• **What needs to be done**
Every line of the material that includes the word "wichtig" is to be shown.

====== Records supplied

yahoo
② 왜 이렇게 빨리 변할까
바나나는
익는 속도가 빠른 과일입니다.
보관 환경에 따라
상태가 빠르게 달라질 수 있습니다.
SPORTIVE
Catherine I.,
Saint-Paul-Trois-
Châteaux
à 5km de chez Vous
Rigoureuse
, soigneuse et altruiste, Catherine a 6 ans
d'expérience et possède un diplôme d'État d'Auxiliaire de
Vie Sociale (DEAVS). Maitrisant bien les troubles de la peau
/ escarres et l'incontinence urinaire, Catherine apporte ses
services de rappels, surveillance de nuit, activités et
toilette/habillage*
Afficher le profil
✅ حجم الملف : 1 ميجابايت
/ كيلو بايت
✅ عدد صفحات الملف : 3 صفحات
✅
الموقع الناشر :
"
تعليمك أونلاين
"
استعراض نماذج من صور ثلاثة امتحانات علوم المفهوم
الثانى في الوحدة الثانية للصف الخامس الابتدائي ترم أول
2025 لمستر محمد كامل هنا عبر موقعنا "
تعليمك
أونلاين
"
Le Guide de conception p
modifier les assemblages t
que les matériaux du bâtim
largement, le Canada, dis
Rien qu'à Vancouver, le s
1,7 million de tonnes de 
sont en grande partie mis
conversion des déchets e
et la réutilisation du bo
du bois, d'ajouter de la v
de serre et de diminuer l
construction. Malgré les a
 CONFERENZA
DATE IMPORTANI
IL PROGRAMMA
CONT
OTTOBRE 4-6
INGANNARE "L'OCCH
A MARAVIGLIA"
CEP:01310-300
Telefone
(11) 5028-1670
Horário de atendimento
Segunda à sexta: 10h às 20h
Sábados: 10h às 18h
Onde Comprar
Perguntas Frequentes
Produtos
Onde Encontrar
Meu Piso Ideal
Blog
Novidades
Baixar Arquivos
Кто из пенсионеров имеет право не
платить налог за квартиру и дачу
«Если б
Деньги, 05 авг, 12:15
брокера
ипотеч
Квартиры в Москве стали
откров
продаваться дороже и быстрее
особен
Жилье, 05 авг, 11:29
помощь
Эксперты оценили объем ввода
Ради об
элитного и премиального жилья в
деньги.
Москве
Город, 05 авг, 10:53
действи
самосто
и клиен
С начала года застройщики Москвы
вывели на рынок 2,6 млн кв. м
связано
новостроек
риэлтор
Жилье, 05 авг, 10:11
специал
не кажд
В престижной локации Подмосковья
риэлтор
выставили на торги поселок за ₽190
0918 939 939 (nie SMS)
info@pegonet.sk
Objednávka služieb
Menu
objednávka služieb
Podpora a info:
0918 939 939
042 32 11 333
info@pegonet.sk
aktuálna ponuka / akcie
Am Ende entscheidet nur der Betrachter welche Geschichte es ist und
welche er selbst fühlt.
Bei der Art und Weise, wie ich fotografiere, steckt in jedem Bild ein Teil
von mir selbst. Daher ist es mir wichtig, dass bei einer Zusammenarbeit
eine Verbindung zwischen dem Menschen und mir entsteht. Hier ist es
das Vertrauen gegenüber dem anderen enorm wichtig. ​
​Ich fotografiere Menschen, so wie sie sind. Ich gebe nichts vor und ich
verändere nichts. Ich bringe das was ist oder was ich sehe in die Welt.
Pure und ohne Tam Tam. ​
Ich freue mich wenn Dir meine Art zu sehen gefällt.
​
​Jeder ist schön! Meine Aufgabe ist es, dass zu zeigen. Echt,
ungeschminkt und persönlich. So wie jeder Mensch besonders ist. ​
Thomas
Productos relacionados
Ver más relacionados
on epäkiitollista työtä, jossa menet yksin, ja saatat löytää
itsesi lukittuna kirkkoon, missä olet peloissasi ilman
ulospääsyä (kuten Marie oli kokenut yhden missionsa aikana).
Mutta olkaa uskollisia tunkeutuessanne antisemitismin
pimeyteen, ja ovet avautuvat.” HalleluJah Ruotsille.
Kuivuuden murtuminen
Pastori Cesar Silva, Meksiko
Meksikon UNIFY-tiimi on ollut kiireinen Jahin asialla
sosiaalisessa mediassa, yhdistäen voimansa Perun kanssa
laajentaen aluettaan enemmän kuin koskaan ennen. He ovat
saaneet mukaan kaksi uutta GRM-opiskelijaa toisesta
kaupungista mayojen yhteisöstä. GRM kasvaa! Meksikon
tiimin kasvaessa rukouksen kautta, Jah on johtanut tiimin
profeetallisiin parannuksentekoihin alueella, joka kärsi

============

• **Reply**
von mir selbst. Daher ist es mir wichtig, dass bei einer Zusammenarbeit
das Vertrauen gegenüber dem anderen enorm wichtig. ​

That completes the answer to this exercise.